Hi, I'm a newbie who's tortoise who has been in the family since 1954 has died. Elvis was my mum's 10th birthday present and she died 10 years this year. I'm at a loss and am looking for advice. Today I phoned the vet and asked them. They said burial or cremation but what do people do? People have asked am I keeping the shell. Is that something that's done? Please any advice will be gratefully received. Many thanks.


----------



## Anyfoot (Mar 17, 2016)

ejd71 said:


> Hi, I'm a newbie who's tortoise who has been in the family since 1954 has died. Elvis was my mum's 10th birthday present and she died 10 years this year. I'm at a loss and am looking for advice. Today I phoned the vet and asked them. They said burial or cremation but what do people do? People have asked am I keeping the shell. Is that something that's done? Please any advice will be gratefully received. Many thanks.

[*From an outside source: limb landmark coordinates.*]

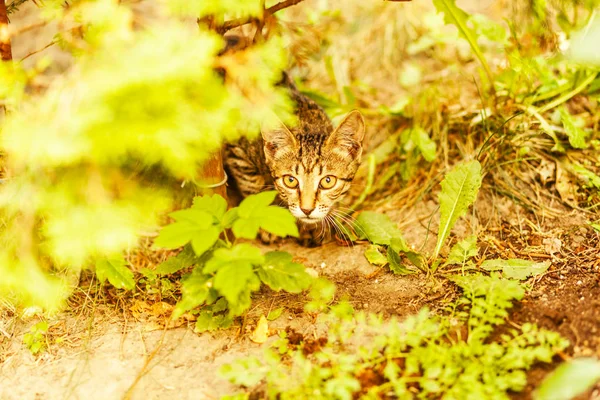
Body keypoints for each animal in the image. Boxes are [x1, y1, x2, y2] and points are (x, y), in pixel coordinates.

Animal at [225, 73, 366, 245]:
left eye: (328, 181)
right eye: (290, 181)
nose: (307, 209)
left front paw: (318, 224)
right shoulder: (236, 150)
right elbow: (253, 186)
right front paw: (265, 219)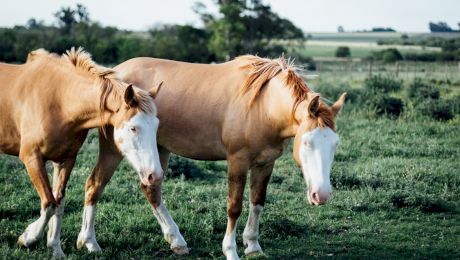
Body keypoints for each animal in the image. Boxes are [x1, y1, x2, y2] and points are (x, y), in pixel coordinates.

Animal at [0, 47, 164, 256]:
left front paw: (55, 249)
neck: (59, 101)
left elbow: (58, 203)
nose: (155, 176)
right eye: (133, 128)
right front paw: (28, 238)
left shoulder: (65, 160)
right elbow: (49, 204)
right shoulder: (31, 157)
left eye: (156, 126)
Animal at [76, 54, 344, 258]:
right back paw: (89, 241)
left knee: (151, 189)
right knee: (94, 184)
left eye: (335, 144)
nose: (321, 195)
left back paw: (176, 240)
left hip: (158, 149)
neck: (263, 106)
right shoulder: (237, 162)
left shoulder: (266, 163)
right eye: (307, 142)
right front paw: (231, 250)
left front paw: (253, 245)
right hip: (113, 149)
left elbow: (257, 202)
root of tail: (113, 75)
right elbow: (234, 207)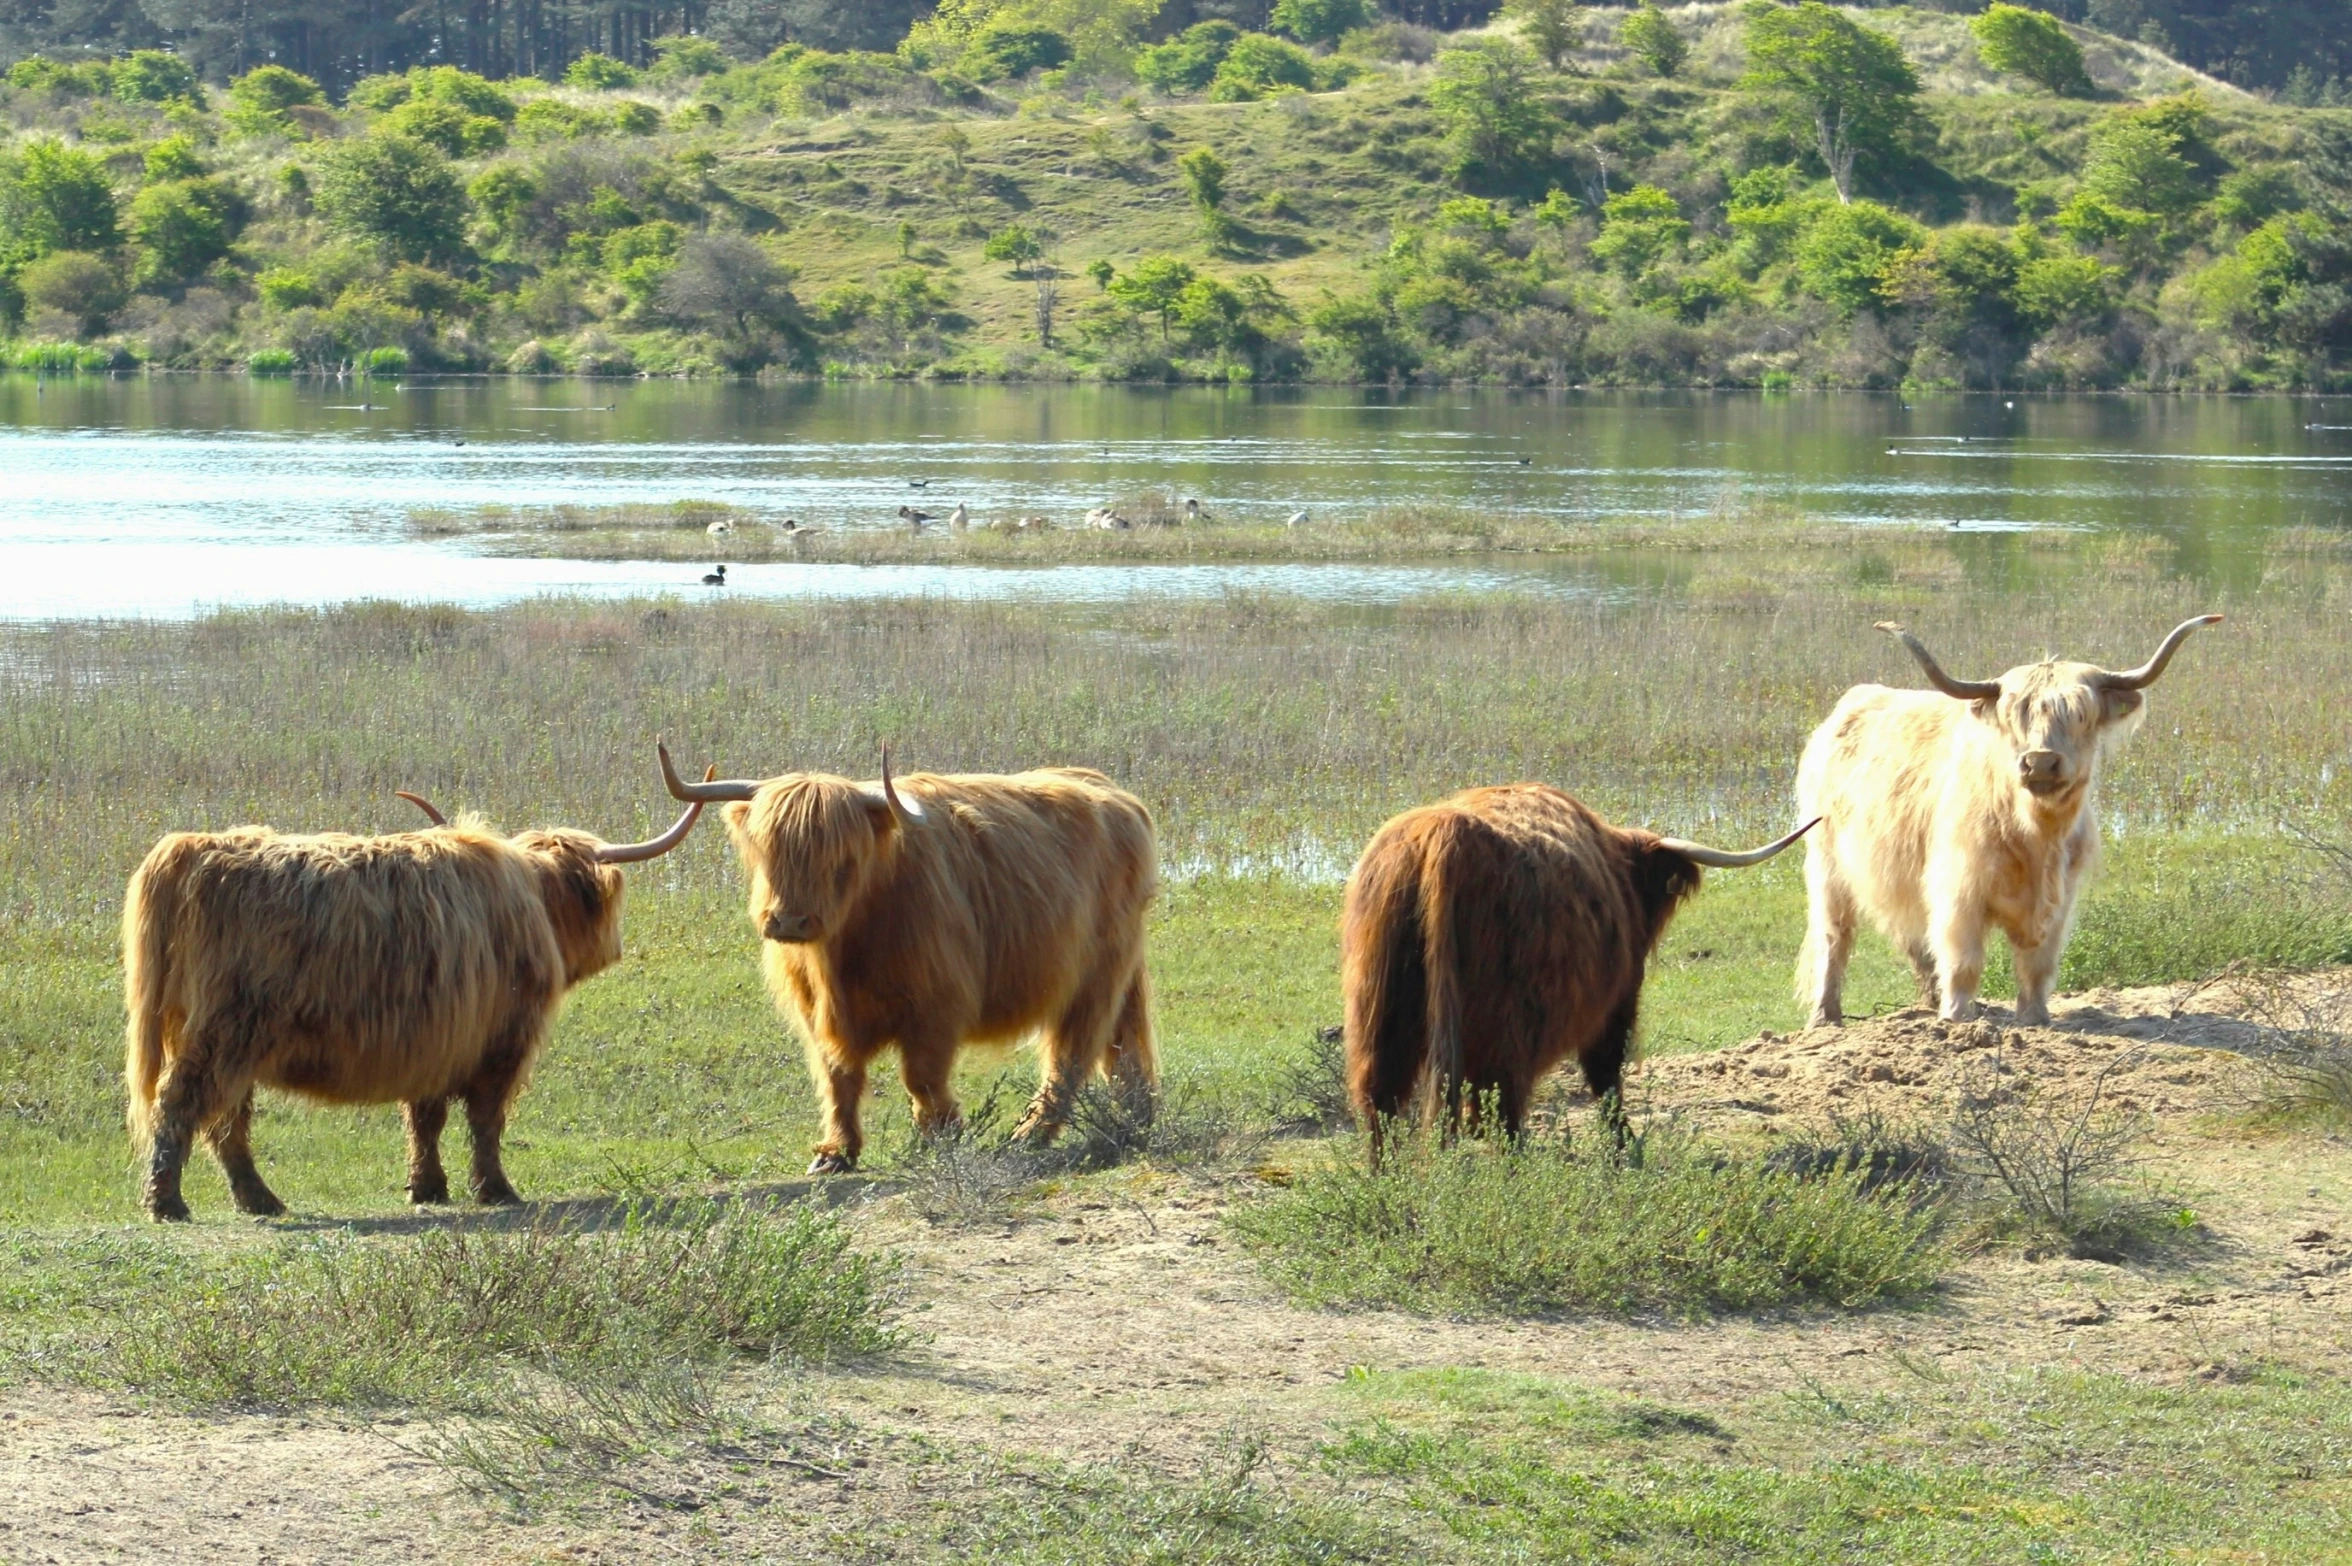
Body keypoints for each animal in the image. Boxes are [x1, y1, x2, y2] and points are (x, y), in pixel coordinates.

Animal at [121, 757, 705, 1222]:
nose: (617, 946)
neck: (533, 899)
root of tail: (193, 847)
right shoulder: (502, 1039)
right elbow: (485, 1119)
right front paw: (496, 1189)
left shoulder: (436, 1034)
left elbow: (425, 1118)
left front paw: (427, 1188)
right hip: (226, 1028)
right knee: (182, 1103)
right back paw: (168, 1203)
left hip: (225, 1036)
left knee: (225, 1119)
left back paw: (259, 1199)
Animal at [663, 743, 1157, 1170]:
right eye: (768, 851)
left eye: (840, 857)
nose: (788, 921)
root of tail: (1120, 798)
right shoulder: (814, 1013)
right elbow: (837, 1077)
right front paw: (835, 1152)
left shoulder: (937, 1003)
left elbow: (920, 1075)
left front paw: (941, 1137)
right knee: (1124, 1043)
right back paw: (1135, 1119)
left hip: (1093, 977)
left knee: (1071, 1054)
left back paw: (1027, 1136)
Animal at [1345, 785, 1815, 1152]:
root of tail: (1444, 837)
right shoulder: (1617, 1001)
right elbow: (1606, 1076)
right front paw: (1624, 1148)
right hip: (1506, 1026)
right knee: (1503, 1108)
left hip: (1381, 1012)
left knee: (1380, 1101)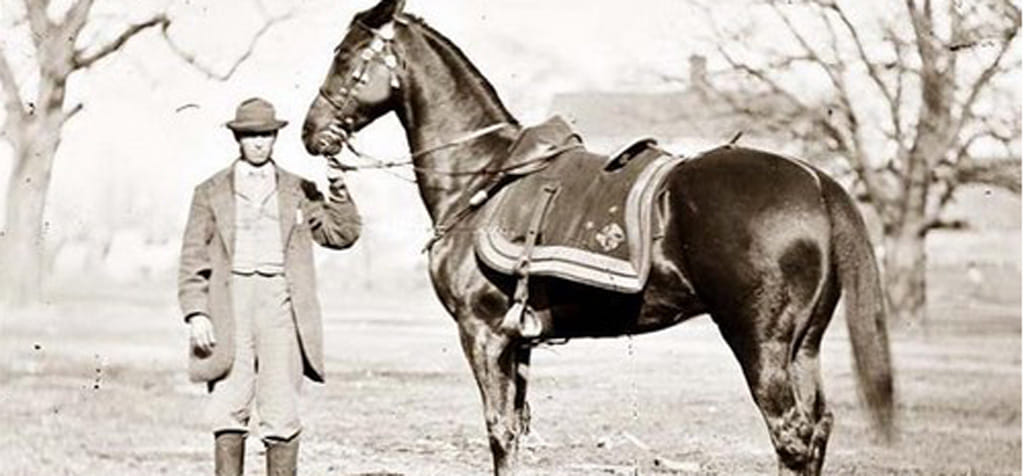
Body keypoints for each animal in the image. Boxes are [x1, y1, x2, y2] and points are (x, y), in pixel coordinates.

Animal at [301, 1, 894, 474]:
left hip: (759, 341)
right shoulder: (517, 341)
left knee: (790, 434)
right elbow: (516, 428)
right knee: (816, 429)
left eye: (346, 57)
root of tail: (815, 180)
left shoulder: (483, 332)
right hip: (804, 345)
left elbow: (498, 430)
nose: (311, 132)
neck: (485, 175)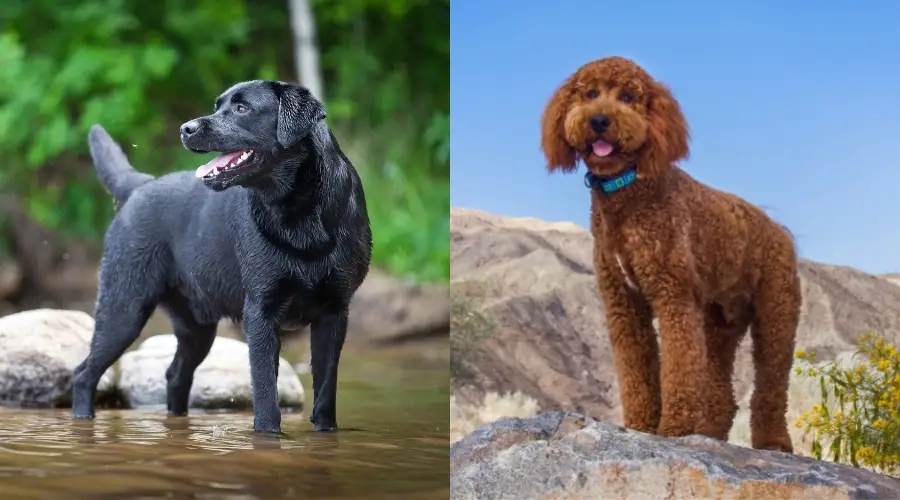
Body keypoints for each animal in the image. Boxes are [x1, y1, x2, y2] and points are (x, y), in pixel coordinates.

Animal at [69, 80, 372, 432]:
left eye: (242, 108)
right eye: (218, 106)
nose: (185, 128)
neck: (299, 213)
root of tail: (139, 186)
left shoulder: (334, 312)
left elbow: (324, 392)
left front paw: (325, 432)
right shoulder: (261, 313)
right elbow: (265, 393)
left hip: (195, 330)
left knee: (175, 376)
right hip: (124, 309)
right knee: (83, 374)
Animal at [540, 55, 800, 454]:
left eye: (628, 96)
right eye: (590, 93)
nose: (599, 120)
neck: (628, 192)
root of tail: (780, 230)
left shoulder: (672, 295)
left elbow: (678, 367)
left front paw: (674, 429)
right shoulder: (623, 303)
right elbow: (636, 370)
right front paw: (641, 426)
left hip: (776, 314)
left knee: (772, 385)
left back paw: (772, 442)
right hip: (719, 324)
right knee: (722, 391)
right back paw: (708, 432)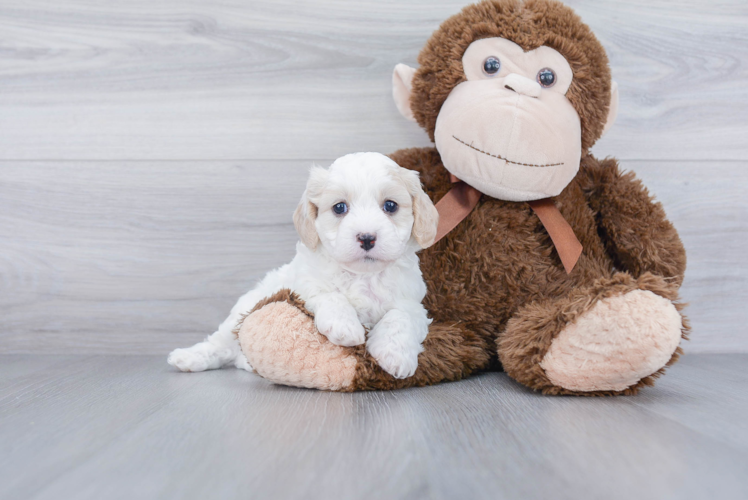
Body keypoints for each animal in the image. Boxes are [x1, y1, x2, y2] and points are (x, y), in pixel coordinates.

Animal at [168, 152, 438, 378]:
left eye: (390, 206)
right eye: (340, 207)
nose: (367, 237)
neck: (362, 275)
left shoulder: (412, 303)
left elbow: (401, 316)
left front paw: (395, 355)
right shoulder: (303, 286)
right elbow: (329, 294)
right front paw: (346, 327)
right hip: (241, 312)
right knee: (221, 343)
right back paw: (188, 357)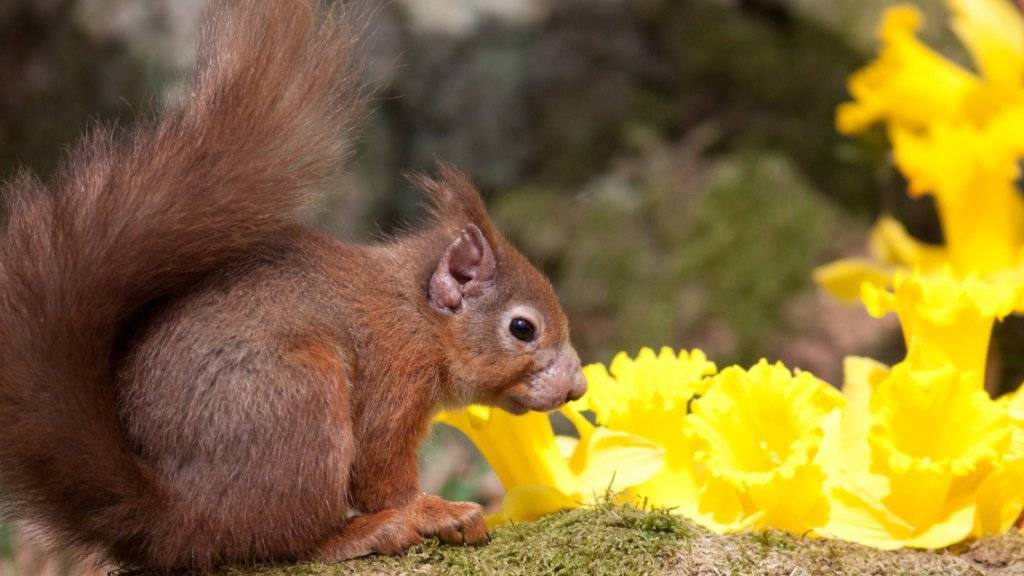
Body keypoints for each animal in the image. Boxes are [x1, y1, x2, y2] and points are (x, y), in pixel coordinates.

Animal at [0, 0, 585, 569]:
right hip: (301, 402)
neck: (417, 315)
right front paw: (434, 511)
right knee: (282, 538)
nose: (577, 387)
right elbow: (381, 474)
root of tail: (176, 518)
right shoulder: (395, 376)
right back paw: (364, 533)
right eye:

Hi and welcome to the forum. 
So sorry to hear of your loss. Can't help with your question but someone will be along to help you soon. What species of tort was he?


----------



## Merrick (Mar 17, 2016)

You can see if you can donate the body to a local university or burial are both things I have seen been done


----------



## Maggie Cummings (Mar 17, 2016)

First, please hug your Mom for me and tell her I lost my Bob in August, and still cry everyday. She won't get over it. 
Bob was 125 pounds and I buried him in my back yard.
If you want the shell you have to put his body where animals can't get it, like on a roof, and let the sun and bugs clean out the shell. I personally think it's disrespectful to a beloved animal. I almost tried to keep Bob's. But hell, I don't want him running around naked in heaven....


----------



## Grandpa Turtle 144 (Mar 17, 2016)

Sorry to hear of your loss .


----------



## Speedy-1 (Mar 17, 2016)

*Hi and welcome , sorry for your loss ! *


----------



## MPRC (Mar 17, 2016)

My pets are buried in my yard in a safe place where I know they wont be disturbed.


----------



## harris (Mar 17, 2016)

How much did your mum love Elvis? Without sounding offensive, and assuming your mum is resting at a gravesite, you can get him cremated and sprinkle him on her grave if they were really close. I personally could not do the shell thing if I had one with me for 50+ yrs.


----------



## ejd71 (Mar 17, 2016)

Thank you for your replies and understanding. I don't feel comfortable about the shell business. I think burial will be the way I'll go. I can't believe he's gone. We discovered last year that he was actually a she and she had two eggs inside her!


----------



## Gillian M (Mar 17, 2016)

Hi and terribly sorry about your loss. "_Time heals all wounds_" as is said.

So sorry, can't help with your question.


----------



## Maggie Cummings (Mar 17, 2016)

I'm sorry, I didn't understand that your Mum was gone too. Please accept my condolences....


----------



## wellington (Mar 17, 2016)

So sorry for your loss. There is another way of keeping the shell, but to me it's a little disturbing, but I haven't crossed that road yet and hoping I don't have too. But the other way is chemical based, I believe bleach, but it can also bleach the shell. There may be another chemical way, but I don't remember it. I think a special spot in your or her yard is nice.


----------